Peace campaigners have attacked moves aimed at expanding the weapons and aerospace industries in Northern Ireland as "morally wrong and economically dangerous".
In a report published last Friday, the Dublin-based AFrI peace and justice group said there was a growing dependency on the arms trade in the North, with more than 8,000 people now employed directly or indirectly in weapons-related companies.
It was a "cruel irony", the report said, that while peace was being consolidated, with demilitarisation and decommissioning being negotiated, the North was being marketed internationally as a centre of aviation excellence and a prime location for weapons manufacturing.
More than 300 jobs have been announced in the sector in the past 18 months, including 140 at Belfast's Short Brothers and 150 at Raytheon Systems in Derry, for the development of a new spy-plane radar system for the British Ministry of Defence.
The report, What Price Peace? The Irish Peace Process and the International Arms Trade, profiled a number of companies involved in the production of military-related technology. According to the report, Northern Ireland's growing dependency on the arms trade ran counter to an international trend towards converting military industries.
"Extensive research in the last 20 years has shown how spending on military research and development and production is detrimental to the wider economy and industry of a nation," the report stated.

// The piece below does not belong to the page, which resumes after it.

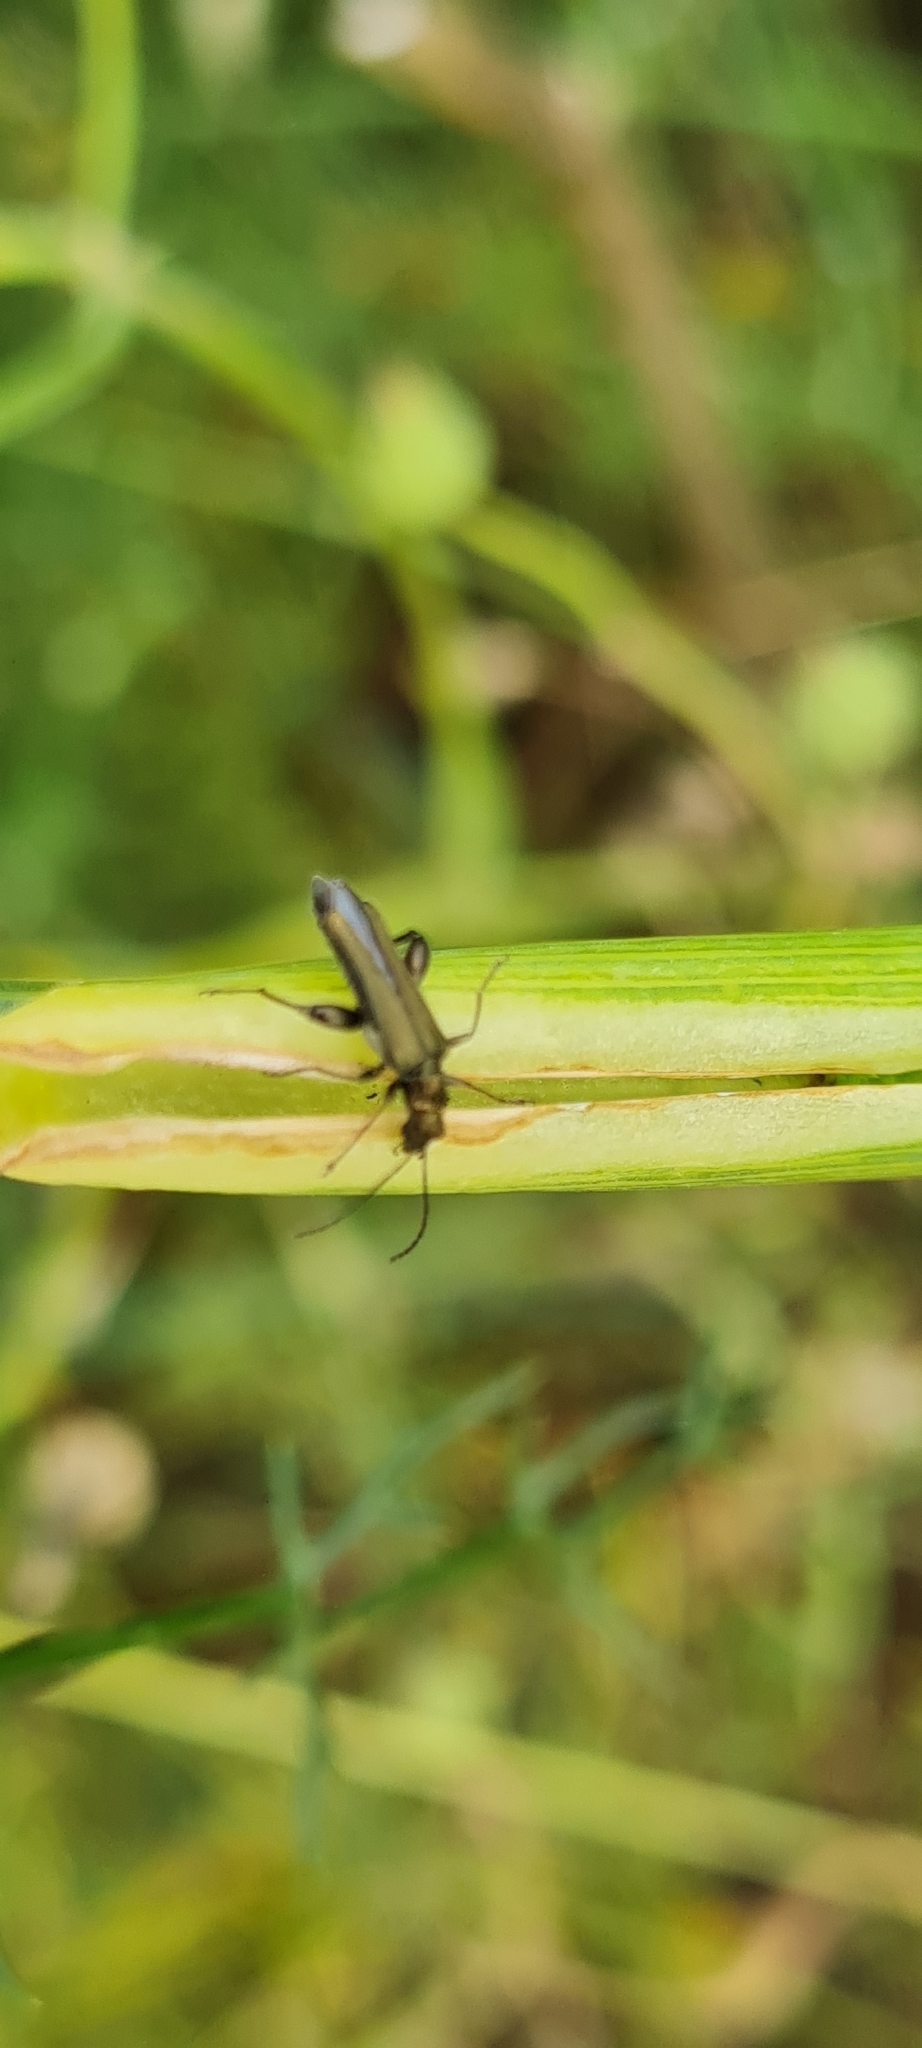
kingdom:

Claims that weapons manufacturing had spin-off benefits for the civil economy were a "fallacy", it said, as production processes tended to be technologically specific and large-scale.
In a preface to the report, Derry-based economist Dr Robbie McVeigh said there was a "sad paradox" in the fact that the same governments and politicians who sought to take the gun out of Irish politics were seeking to expand the North's arms industry. "The reassuring aspect of this is meant to be that these weapons will be used to kill people somewhere other than Ireland," he said.

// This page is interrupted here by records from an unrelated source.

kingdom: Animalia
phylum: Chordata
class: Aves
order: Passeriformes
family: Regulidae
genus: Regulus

The report concluded that "allowing inward investment for the production of military-related goods in Northern Ireland, far from capitalising on the expected peace dividend, reflects a failure on behalf of the British government to convert the existing military industrial base within the North, and to adequately plan for the structural adjustments that are a necessary part of the peace process.
"What is needed is a concerted programme of support to convert existing military industry to civilian use, and also greater support to economic activity that is servicing local needs."